Hal ini juga menunjukkan adanya persinggungan antara antara isu kekerasan terhadap perempuan dan HIV/AIDS. Data United Nations Programme on HIV/AIDS (UNAIDS) tahun 2019 memperlihatkan bahwa perempuan korban kekerasan 1,5 kali lebih rentan tertular HIV dari pasangannya, sementara National Plan of Action (NACA) di tahun 2019 mencatat bahwa perempuan positif lebih rentan 4 kali lipat mengalami kekerasan seksual dan perempuan positif 6 kali lipat rentan kekerasan fisik di masa kehamilan. Data ini diperkuat dengan Catatan Tahunan Komnas Perempuan (2023) yang menunjukkan perempuan dengan status menikah dengan HIV lebih banyak mengalami kekerasan yaitu 32 korban, belum menikah berjumlah 22 korban dan 8 orang dengan status cerai dengan pelaku kekerasan sebagian besar adalah suami.

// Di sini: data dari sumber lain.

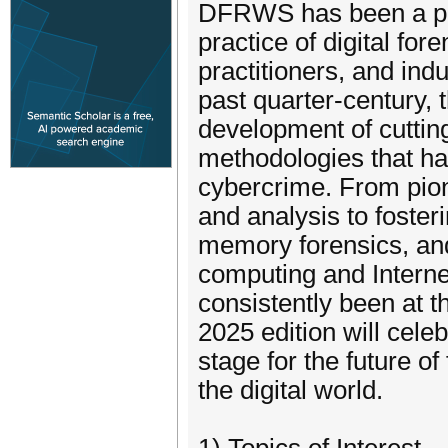
DFRWS has been a piv
practice of digital for
practitioners, and ind
past quarter-century,
development of cuttin
methodologies that hav
cybercrime. From pion
and analysis to foster
memory forensics, an
computing and Intern
consistently been at th
2025 edition will cele
stage for the future of
the digital world.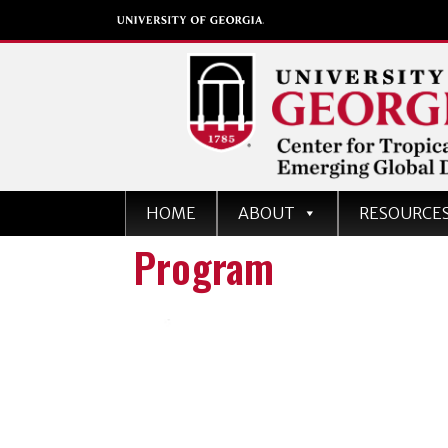
Center for Tropical an
HOME
ABOUT
RESOURCE
Emerging Global Dise
Program
University of Georgia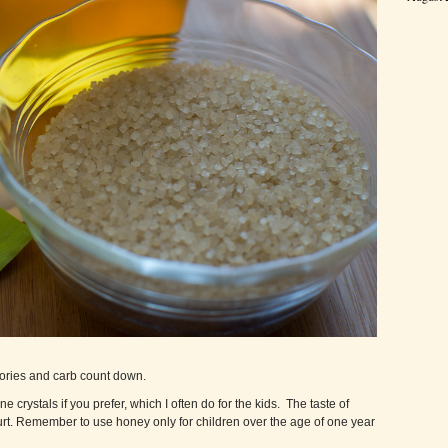
alories and carb count down.
rystals if you prefer, which I often do for the kids. The taste of
gurt. Remember to use honey only for children over the age of one year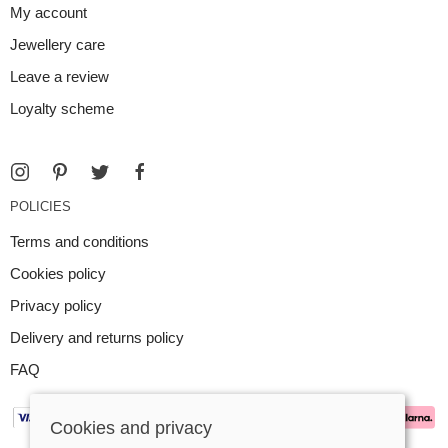
My account
Jewellery care
Leave a review
Loyalty scheme
POLICIES
Terms and conditions
Cookies policy
Privacy policy
Delivery and returns policy
FAQ
Cookies and privacy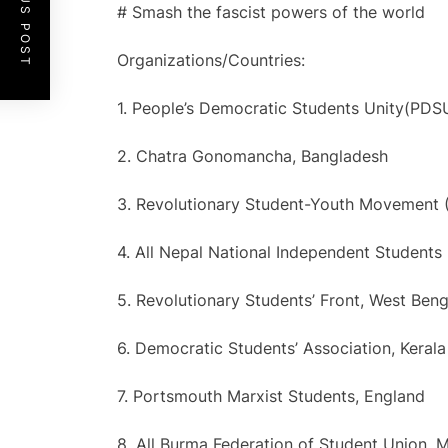
PREVIOUS POST
# Smash the fascist powers of the world
Organizations/Countries:
1. People’s Democratic Students Unity(PDS
2. Chatra Gonomancha, Bangladesh
3. Revolutionary Student-Youth Movement 
4. All Nepal National Independent Students
5. Revolutionary Students’ Front, West Beng
6. Democratic Students’ Association, Kerala 
7. Portsmouth Marxist Students, England
8. All Burma Federation of Student Union,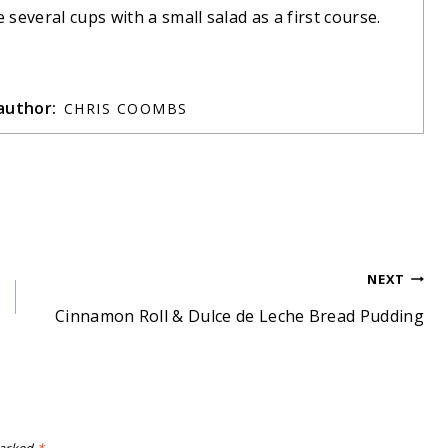
several cups with a small salad as a first course.
author:
CHRIS COOMBS
NEXT
Cinnamon Roll & Dulce de Leche Bread Pudding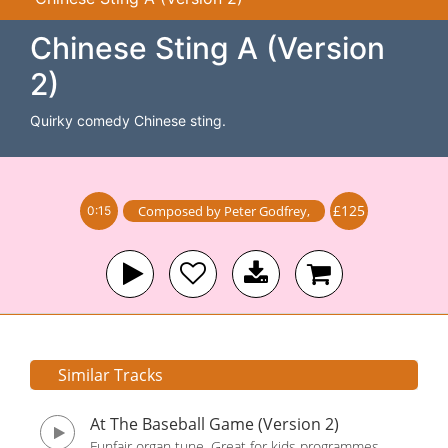
Chinese Sting A (Version
2)
Quirky comedy Chinese sting.
£125
Composed by
Peter Godfrey
,
0:15
Similar Tracks
At The Baseball Game (Version 2)
Funfair organ tune. Great for kids programmes,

Satyawanti Mashudi, Komisioner Komnas Perempuan menekankan pentingnya pendekatan khusus dalam menyikapi situasi ini. “Pendekatan berbasis hak merupakan langkah mendesak yang harus segera ditempuh oleh para pemangku kebijakan melalui layanan terintegrasi di setiap layanan kesehatan yang saat ini belum tersedia di semua wilayah bagi perempuan dan perempuan korban kekerasan yang hidup dengan HIV dan AIDS karena memiliki kerentanan berlapis dan lapisan pemulihan yang lebih kompleks”.

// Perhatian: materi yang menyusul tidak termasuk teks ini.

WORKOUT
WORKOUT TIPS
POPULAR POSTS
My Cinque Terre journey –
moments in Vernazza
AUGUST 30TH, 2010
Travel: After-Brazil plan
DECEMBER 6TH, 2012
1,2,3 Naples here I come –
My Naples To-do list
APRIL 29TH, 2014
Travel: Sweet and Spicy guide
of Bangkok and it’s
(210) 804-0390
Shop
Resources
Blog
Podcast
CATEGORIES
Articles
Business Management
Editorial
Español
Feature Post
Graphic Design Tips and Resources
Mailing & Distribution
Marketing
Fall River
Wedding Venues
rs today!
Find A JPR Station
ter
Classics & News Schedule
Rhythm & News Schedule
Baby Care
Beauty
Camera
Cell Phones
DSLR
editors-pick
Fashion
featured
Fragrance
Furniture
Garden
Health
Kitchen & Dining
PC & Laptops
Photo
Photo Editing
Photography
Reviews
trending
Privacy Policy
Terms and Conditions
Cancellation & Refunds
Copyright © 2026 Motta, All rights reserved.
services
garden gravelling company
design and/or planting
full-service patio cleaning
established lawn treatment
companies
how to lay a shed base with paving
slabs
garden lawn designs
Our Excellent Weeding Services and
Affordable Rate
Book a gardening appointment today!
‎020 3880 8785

Upaya ini penting didukung Negara melalui kebijakan terutama untuk memastikan bahwa setiap orang termasuk perempuan, di mana pun, memiliki hak atas layanan perawatan kesehatan yang bermutu dalam upaya penanggulangan HIV dan AIDS. Undang-Undang Nomor 17 Tahun 2023 tentang Kesehatan telah memandatkan pada Pasal 167 bahwa layanan HIV dan AIDS merupakan bagian dari layanan tingkat pertama atau layanan primer yang harus tersedia mulai dari puskesmas, klinik paratama, dan praktik mandiri Tenaga Medis atau Tenaga Kesehatan. Hal ini sejalan dengan Rekomendasi Umum CEDAW Nomor 24 yang menyatakan bahwa negara pihak berkewajiban diantaranya menurunkan Angka Kematian Ibu (AKI) melalui layanan bagi ibu hamil (motherhood service) dan bantuan prenatal (prenatal assistance) yang aman, termasuk perempuan yang hidup dengan HIV dan AIDS. Upaya pencegahan melalui kampanye dan pendidikan publik juga wajib dilakukan karena mencegah lebih baik daripada mengobati.
“Selain layanan kesehatan berupa perawatan lanjutan, akses pada obat-obatan, edukasi kepada masyarakat juga harus intensif dilakukan baik di semua sektor karena masih terbatasnya pemahaman tentang HIV dan AIDS tersebut, seperti alur penularan sebagai ruang pencegahan sekaligus tanggung jawab bersama dengan bingkai hak asasi manusia,” tutup Retty Ratnawati, Komisioner Komnas Perempuan.